Kulturimmanenz
Die Schönen Künste, die Philosophie sowie alle mit ihnen verbundenen Phänomene sind reine Erscheinungsformen des Geistes und der gesellschaftlichen Bedingungen eines jeweiligen Kulturkreises.
Somit verwundert es denn auch nicht, dass sich Übereinstimmungen zwischen den Schönen Künsten untereinander finden lassen und natürlich auch zwischen ihnen und der Philosophie.
Wir beobachten hier zwei Gruppen von Übereinstimmungen: die vertikalen und die horizontalen.

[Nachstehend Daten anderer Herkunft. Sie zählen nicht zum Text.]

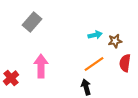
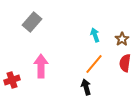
cyan arrow: rotated 96 degrees counterclockwise
brown star: moved 7 px right, 2 px up; rotated 24 degrees counterclockwise
orange line: rotated 15 degrees counterclockwise
red cross: moved 1 px right, 2 px down; rotated 21 degrees clockwise
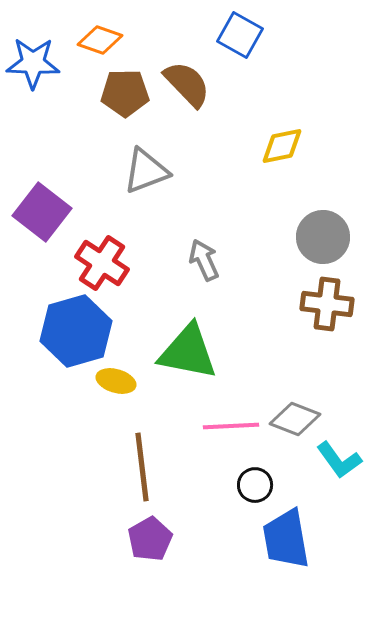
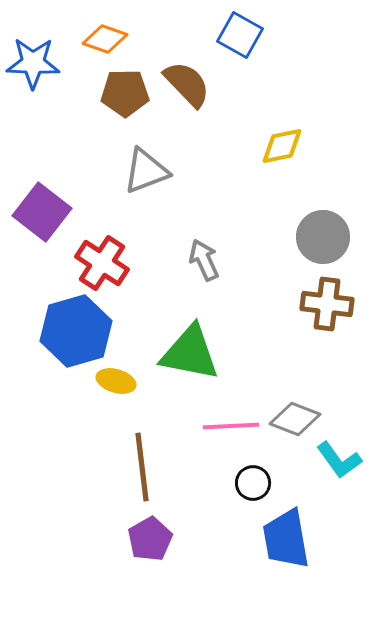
orange diamond: moved 5 px right, 1 px up
green triangle: moved 2 px right, 1 px down
black circle: moved 2 px left, 2 px up
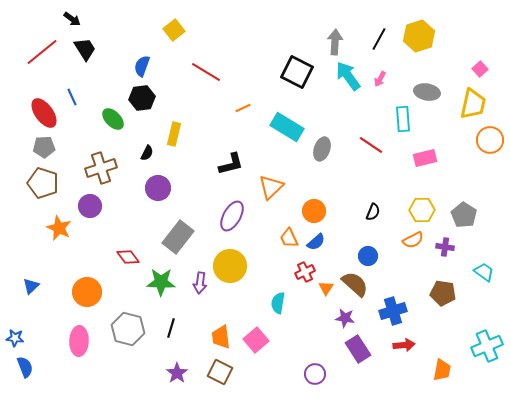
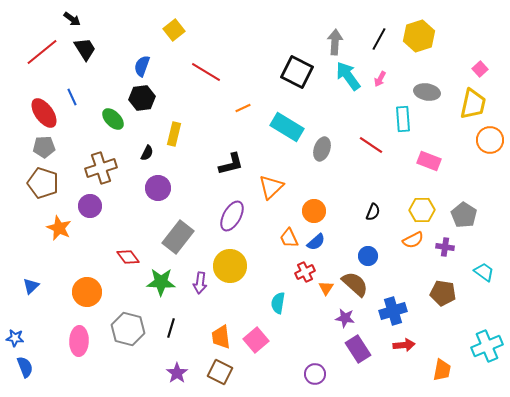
pink rectangle at (425, 158): moved 4 px right, 3 px down; rotated 35 degrees clockwise
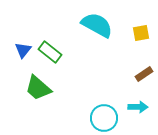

Als vertikal bezeichne ich jene, welche innerhalb einer bestimmten geschichtlichen Epoche bestanden haben.
Horizontale Übereinstimmungen sind diejenigen, die zwischen den verschiedenen Epochen untereinander bestehen. Sie scheinen bedeutungsvoller, denn sie führen uns vor Augen, was einer bestimmten Kultur immanent ist.

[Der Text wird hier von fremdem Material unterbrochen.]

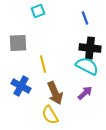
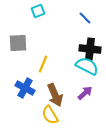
blue line: rotated 24 degrees counterclockwise
black cross: moved 1 px down
yellow line: rotated 36 degrees clockwise
blue cross: moved 4 px right, 2 px down
brown arrow: moved 2 px down
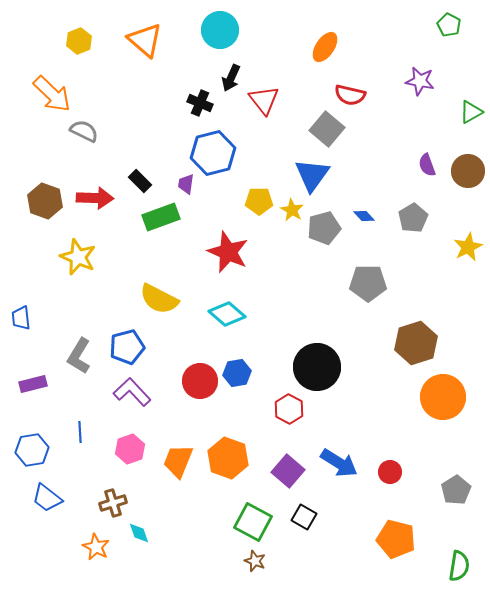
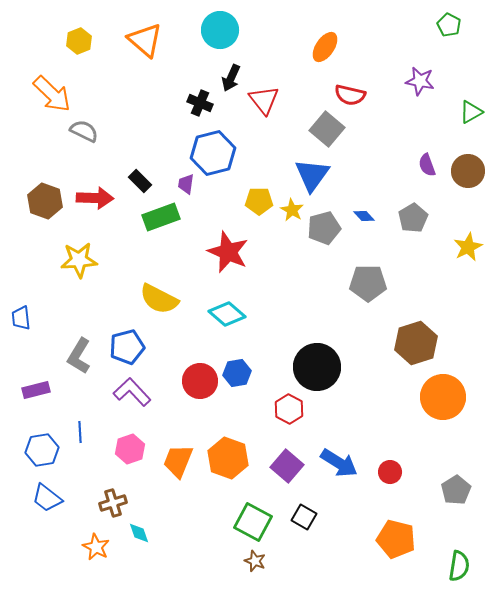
yellow star at (78, 257): moved 1 px right, 3 px down; rotated 27 degrees counterclockwise
purple rectangle at (33, 384): moved 3 px right, 6 px down
blue hexagon at (32, 450): moved 10 px right
purple square at (288, 471): moved 1 px left, 5 px up
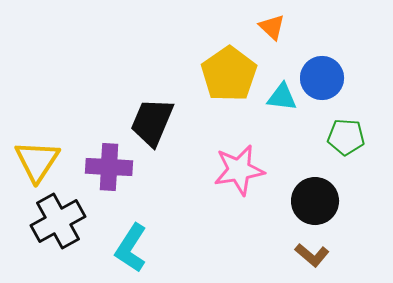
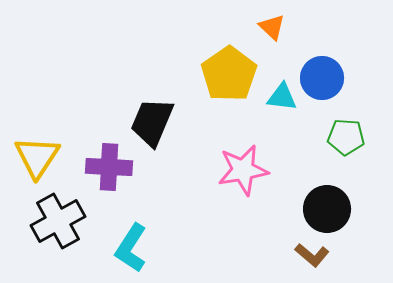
yellow triangle: moved 4 px up
pink star: moved 4 px right
black circle: moved 12 px right, 8 px down
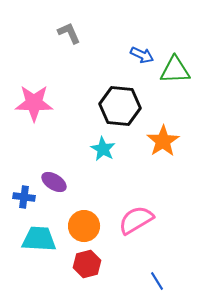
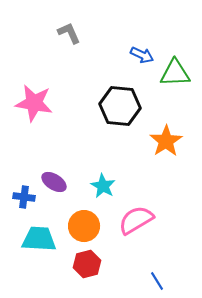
green triangle: moved 3 px down
pink star: rotated 9 degrees clockwise
orange star: moved 3 px right
cyan star: moved 37 px down
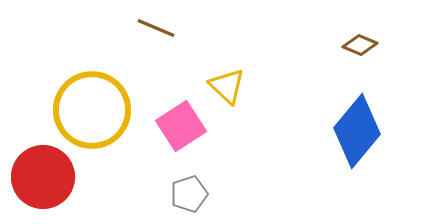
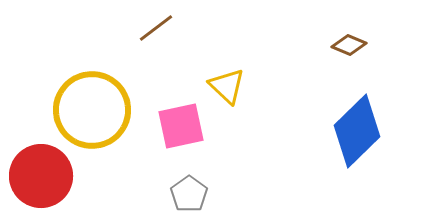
brown line: rotated 60 degrees counterclockwise
brown diamond: moved 11 px left
pink square: rotated 21 degrees clockwise
blue diamond: rotated 6 degrees clockwise
red circle: moved 2 px left, 1 px up
gray pentagon: rotated 18 degrees counterclockwise
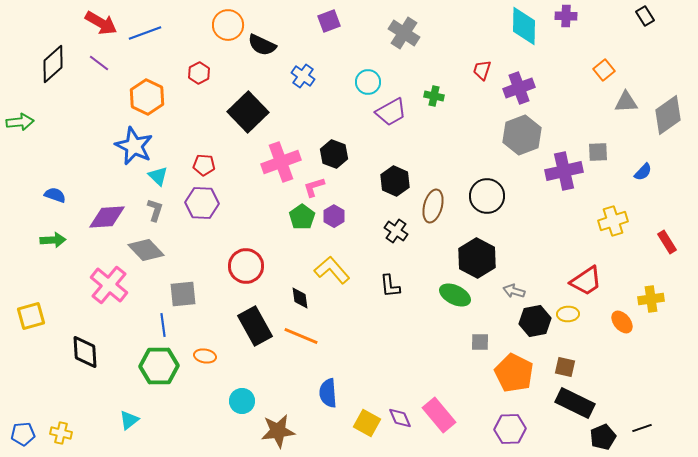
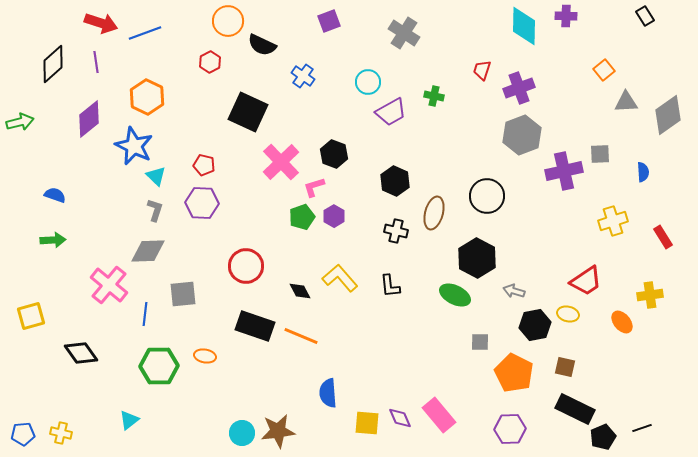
red arrow at (101, 23): rotated 12 degrees counterclockwise
orange circle at (228, 25): moved 4 px up
purple line at (99, 63): moved 3 px left, 1 px up; rotated 45 degrees clockwise
red hexagon at (199, 73): moved 11 px right, 11 px up
black square at (248, 112): rotated 21 degrees counterclockwise
green arrow at (20, 122): rotated 8 degrees counterclockwise
gray square at (598, 152): moved 2 px right, 2 px down
pink cross at (281, 162): rotated 24 degrees counterclockwise
red pentagon at (204, 165): rotated 10 degrees clockwise
blue semicircle at (643, 172): rotated 48 degrees counterclockwise
cyan triangle at (158, 176): moved 2 px left
brown ellipse at (433, 206): moved 1 px right, 7 px down
purple diamond at (107, 217): moved 18 px left, 98 px up; rotated 36 degrees counterclockwise
green pentagon at (302, 217): rotated 15 degrees clockwise
black cross at (396, 231): rotated 20 degrees counterclockwise
red rectangle at (667, 242): moved 4 px left, 5 px up
gray diamond at (146, 250): moved 2 px right, 1 px down; rotated 48 degrees counterclockwise
yellow L-shape at (332, 270): moved 8 px right, 8 px down
black diamond at (300, 298): moved 7 px up; rotated 20 degrees counterclockwise
yellow cross at (651, 299): moved 1 px left, 4 px up
yellow ellipse at (568, 314): rotated 15 degrees clockwise
black hexagon at (535, 321): moved 4 px down
blue line at (163, 325): moved 18 px left, 11 px up; rotated 15 degrees clockwise
black rectangle at (255, 326): rotated 42 degrees counterclockwise
black diamond at (85, 352): moved 4 px left, 1 px down; rotated 32 degrees counterclockwise
cyan circle at (242, 401): moved 32 px down
black rectangle at (575, 403): moved 6 px down
yellow square at (367, 423): rotated 24 degrees counterclockwise
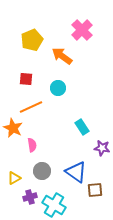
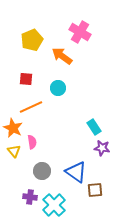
pink cross: moved 2 px left, 2 px down; rotated 15 degrees counterclockwise
cyan rectangle: moved 12 px right
pink semicircle: moved 3 px up
yellow triangle: moved 27 px up; rotated 40 degrees counterclockwise
purple cross: rotated 24 degrees clockwise
cyan cross: rotated 15 degrees clockwise
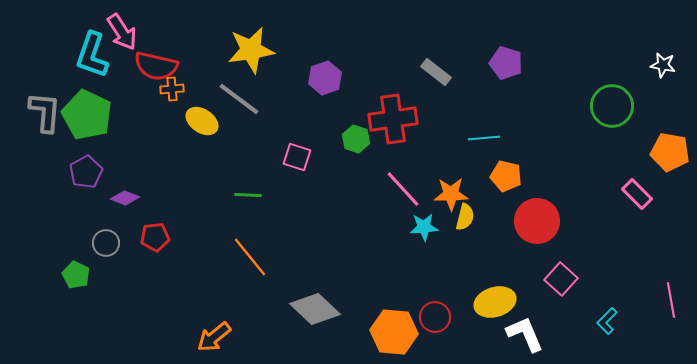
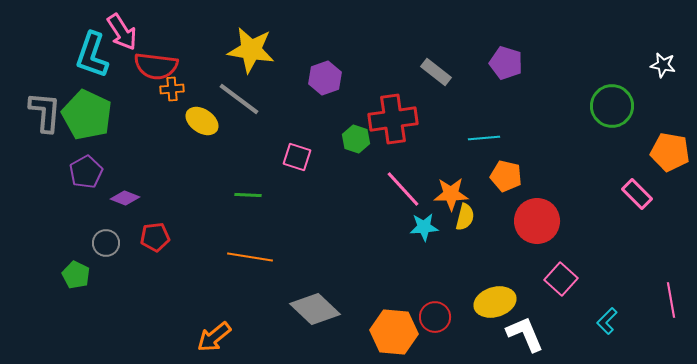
yellow star at (251, 50): rotated 18 degrees clockwise
red semicircle at (156, 66): rotated 6 degrees counterclockwise
orange line at (250, 257): rotated 42 degrees counterclockwise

Auf den ersten Blick mögen die verschiedenen Epochen eines Kulturkreises große Unterschiede erkennen lassen. Dennoch findet man in ihnen allen etwas, das immer wiederkehrt, etwas, das sich sozusagen als beständiges Motto wie ein Leitfaden durch sie hindurchzieht. Ja selbst Wandlungen und radikale Umwälzungen innerhalb einer Kultur vollziehen sich immer unter der Ägide des Kulturimmanenten. Alle Veränderungen von Epochen und Stilen vollziehen sich bei genauem Hinsehen nur vordergründig unter dem Aspekt von Mode, neuer Erfindung oder des Trachtens nach Abwechslung. Solche Aspekte sind Wahrnehmungen und Ambitionen auf der individuellen Ebene. Individuen und individuelle Aspekte aber sind den Tropfen in einem großen, mächtigen Strom vergleichbar. Tropfen sind zwar eigenständige Partikel, sie können sich der Gesamtströmung eines Flusses jedoch nicht erwehren und sie sind in sein Bett gebannt. Ebenso wenig können sich Individuen der Kulturimmanenz ihres Kulturkreises entziehen.
Kulturimmanenz stellt einen Faktor dar, welcher die gewaltige Eigendynamik einer Kultur von innen heraus in Gang setzt und sie steuert.
Kulturimmanenz erzeugt das Spezifische der Kulturkreise und unterscheidet sie voneinander.